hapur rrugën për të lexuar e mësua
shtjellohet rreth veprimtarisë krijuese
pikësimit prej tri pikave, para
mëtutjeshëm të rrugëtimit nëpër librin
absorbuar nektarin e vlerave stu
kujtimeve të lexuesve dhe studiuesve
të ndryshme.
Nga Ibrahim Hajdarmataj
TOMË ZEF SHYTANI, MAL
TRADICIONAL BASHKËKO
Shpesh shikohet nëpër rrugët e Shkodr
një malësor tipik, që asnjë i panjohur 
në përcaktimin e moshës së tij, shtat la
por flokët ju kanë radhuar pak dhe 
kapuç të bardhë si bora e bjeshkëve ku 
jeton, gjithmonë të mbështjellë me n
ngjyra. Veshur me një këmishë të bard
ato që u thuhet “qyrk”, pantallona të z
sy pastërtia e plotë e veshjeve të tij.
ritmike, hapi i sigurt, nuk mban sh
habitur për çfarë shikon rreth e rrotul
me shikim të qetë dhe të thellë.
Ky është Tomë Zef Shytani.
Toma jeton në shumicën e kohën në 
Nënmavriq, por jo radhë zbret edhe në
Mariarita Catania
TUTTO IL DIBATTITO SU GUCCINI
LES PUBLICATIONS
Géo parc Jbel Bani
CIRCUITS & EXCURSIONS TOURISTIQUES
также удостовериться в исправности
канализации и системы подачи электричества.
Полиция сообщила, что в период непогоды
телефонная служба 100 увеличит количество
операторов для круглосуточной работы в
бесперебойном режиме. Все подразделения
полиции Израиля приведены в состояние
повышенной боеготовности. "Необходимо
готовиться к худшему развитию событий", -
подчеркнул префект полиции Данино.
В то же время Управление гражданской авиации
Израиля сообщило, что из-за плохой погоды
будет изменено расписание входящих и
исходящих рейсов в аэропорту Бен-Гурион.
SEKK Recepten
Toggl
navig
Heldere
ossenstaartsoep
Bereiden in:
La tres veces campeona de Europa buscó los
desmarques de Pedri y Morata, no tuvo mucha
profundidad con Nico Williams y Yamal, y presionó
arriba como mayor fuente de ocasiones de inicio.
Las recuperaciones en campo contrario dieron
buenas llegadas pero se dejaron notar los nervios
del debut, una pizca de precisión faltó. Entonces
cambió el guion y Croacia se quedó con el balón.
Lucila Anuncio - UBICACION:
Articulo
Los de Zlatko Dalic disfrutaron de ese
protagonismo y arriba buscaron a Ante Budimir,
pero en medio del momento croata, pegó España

> _Problem to work on_
Check each line of the data for "rreth". Copy the lines where it turns up.

> _Answer_
shtjellohet rreth veprimtarisë krijuese
habitur për çfarë shikon rreth e rrotul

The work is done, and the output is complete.